• [What the exercise asks]:
Write out the data below exactly, beginning with the first line and ending once the line that has "<td>REGION ANALYSIS</td>" is written.

Segment Start: Available records

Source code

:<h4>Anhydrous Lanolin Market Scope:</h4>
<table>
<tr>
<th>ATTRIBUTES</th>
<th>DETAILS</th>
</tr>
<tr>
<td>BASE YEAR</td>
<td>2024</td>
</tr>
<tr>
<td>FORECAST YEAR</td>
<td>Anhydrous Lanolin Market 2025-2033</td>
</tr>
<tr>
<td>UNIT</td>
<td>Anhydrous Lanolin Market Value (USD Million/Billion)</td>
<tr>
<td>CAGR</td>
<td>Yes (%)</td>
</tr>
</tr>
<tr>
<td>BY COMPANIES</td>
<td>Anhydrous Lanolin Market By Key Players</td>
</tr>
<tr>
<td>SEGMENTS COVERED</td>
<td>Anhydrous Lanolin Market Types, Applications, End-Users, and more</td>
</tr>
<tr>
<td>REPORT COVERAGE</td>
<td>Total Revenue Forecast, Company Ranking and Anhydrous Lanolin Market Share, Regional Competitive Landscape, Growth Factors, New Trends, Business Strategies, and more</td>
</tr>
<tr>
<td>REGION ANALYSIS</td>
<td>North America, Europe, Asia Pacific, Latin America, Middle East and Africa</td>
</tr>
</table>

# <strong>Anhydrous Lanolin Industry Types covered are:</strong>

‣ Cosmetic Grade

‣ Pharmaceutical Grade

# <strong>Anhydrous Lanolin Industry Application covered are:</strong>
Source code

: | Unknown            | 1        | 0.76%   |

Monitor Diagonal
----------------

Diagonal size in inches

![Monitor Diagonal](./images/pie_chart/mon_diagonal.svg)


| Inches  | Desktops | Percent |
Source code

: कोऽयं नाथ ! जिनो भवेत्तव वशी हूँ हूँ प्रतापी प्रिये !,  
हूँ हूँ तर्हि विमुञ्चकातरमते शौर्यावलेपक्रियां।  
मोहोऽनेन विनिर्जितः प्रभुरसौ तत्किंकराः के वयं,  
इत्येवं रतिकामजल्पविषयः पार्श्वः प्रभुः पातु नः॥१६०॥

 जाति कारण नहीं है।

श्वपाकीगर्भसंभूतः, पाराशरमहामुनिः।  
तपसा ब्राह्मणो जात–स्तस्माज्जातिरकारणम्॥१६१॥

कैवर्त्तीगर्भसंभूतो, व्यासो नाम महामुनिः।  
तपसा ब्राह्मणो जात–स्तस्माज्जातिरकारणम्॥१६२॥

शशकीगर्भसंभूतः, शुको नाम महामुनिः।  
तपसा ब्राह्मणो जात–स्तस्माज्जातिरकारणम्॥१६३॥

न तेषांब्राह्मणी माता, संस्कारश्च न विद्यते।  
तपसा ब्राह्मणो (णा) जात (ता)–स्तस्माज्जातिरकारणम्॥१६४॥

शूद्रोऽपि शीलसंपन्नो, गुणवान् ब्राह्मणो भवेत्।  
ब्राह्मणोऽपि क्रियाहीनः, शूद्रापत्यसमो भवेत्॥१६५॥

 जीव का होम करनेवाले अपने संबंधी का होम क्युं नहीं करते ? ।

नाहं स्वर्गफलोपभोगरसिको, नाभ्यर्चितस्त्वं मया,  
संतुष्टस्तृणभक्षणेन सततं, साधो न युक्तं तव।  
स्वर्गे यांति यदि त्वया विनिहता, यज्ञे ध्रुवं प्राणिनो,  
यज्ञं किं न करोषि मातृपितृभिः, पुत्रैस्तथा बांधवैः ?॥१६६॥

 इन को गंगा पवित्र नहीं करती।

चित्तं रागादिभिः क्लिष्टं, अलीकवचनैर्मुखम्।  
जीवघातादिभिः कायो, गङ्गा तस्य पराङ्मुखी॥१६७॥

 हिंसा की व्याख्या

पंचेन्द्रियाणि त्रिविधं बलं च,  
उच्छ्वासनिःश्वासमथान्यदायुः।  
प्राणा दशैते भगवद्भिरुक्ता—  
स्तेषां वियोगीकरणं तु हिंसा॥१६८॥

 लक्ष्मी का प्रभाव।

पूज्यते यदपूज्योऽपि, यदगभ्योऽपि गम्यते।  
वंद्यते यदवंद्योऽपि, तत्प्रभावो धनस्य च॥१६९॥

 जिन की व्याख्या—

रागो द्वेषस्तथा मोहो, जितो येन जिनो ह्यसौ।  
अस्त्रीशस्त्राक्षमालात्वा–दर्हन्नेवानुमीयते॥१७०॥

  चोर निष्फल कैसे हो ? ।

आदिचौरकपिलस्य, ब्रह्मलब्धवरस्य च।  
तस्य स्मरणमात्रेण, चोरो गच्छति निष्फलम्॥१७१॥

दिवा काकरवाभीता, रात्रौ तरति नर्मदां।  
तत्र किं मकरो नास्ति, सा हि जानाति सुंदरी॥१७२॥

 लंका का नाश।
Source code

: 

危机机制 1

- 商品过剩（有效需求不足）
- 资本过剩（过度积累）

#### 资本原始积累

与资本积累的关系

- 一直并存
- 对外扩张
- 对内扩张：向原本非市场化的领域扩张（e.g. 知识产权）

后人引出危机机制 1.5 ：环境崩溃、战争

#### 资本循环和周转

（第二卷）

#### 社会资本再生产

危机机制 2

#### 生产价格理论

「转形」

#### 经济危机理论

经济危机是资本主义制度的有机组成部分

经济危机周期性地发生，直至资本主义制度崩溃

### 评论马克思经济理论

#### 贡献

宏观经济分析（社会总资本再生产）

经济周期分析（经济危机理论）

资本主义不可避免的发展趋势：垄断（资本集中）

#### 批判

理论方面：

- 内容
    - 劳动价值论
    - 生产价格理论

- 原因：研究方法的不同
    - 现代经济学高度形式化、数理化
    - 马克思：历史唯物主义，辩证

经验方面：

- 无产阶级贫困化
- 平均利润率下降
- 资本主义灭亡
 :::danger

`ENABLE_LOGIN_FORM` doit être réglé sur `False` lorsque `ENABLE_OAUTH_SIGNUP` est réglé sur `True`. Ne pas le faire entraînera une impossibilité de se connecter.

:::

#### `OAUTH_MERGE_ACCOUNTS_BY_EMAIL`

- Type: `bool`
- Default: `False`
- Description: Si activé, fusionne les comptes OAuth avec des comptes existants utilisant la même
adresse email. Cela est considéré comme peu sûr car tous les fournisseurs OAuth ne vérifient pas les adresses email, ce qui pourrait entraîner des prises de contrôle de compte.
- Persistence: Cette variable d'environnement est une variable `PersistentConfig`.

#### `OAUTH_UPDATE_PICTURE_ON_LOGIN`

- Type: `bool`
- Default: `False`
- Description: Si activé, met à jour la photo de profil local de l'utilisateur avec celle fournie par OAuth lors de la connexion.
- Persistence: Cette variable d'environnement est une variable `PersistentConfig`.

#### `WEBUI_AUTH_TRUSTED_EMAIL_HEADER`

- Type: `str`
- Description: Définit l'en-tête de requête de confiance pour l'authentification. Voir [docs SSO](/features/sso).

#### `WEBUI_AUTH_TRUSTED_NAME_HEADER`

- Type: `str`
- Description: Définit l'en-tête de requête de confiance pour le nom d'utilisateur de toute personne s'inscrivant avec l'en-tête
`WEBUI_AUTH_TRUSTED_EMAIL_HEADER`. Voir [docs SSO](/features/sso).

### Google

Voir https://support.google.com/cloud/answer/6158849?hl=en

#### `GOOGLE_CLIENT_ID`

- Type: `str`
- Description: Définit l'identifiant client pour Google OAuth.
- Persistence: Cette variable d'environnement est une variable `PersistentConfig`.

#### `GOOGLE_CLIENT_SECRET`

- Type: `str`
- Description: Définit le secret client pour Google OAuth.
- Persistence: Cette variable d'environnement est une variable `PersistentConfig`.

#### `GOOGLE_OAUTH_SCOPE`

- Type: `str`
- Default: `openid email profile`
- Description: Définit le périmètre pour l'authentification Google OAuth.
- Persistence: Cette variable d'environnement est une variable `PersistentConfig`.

Segment End: Available records

• [Completed task]:
Source code

:<h4>Anhydrous Lanolin Market Scope:</h4>
<table>
<tr>
<th>ATTRIBUTES</th>
<th>DETAILS</th>
</tr>
<tr>
<td>BASE YEAR</td>
<td>2024</td>
</tr>
<tr>
<td>FORECAST YEAR</td>
<td>Anhydrous Lanolin Market 2025-2033</td>
</tr>
<tr>
<td>UNIT</td>
<td>Anhydrous Lanolin Market Value (USD Million/Billion)</td>
<tr>
<td>CAGR</td>
<td>Yes (%)</td>
</tr>
</tr>
<tr>
<td>BY COMPANIES</td>
<td>Anhydrous Lanolin Market By Key Players</td>
</tr>
<tr>
<td>SEGMENTS COVERED</td>
<td>Anhydrous Lanolin Market Types, Applications, End-Users, and more</td>
</tr>
<tr>
<td>REPORT COVERAGE</td>
<td>Total Revenue Forecast, Company Ranking and Anhydrous Lanolin Market Share, Regional Competitive Landscape, Growth Factors, New Trends, Business Strategies, and more</td>
</tr>
<tr>
<td>REGION ANALYSIS</td>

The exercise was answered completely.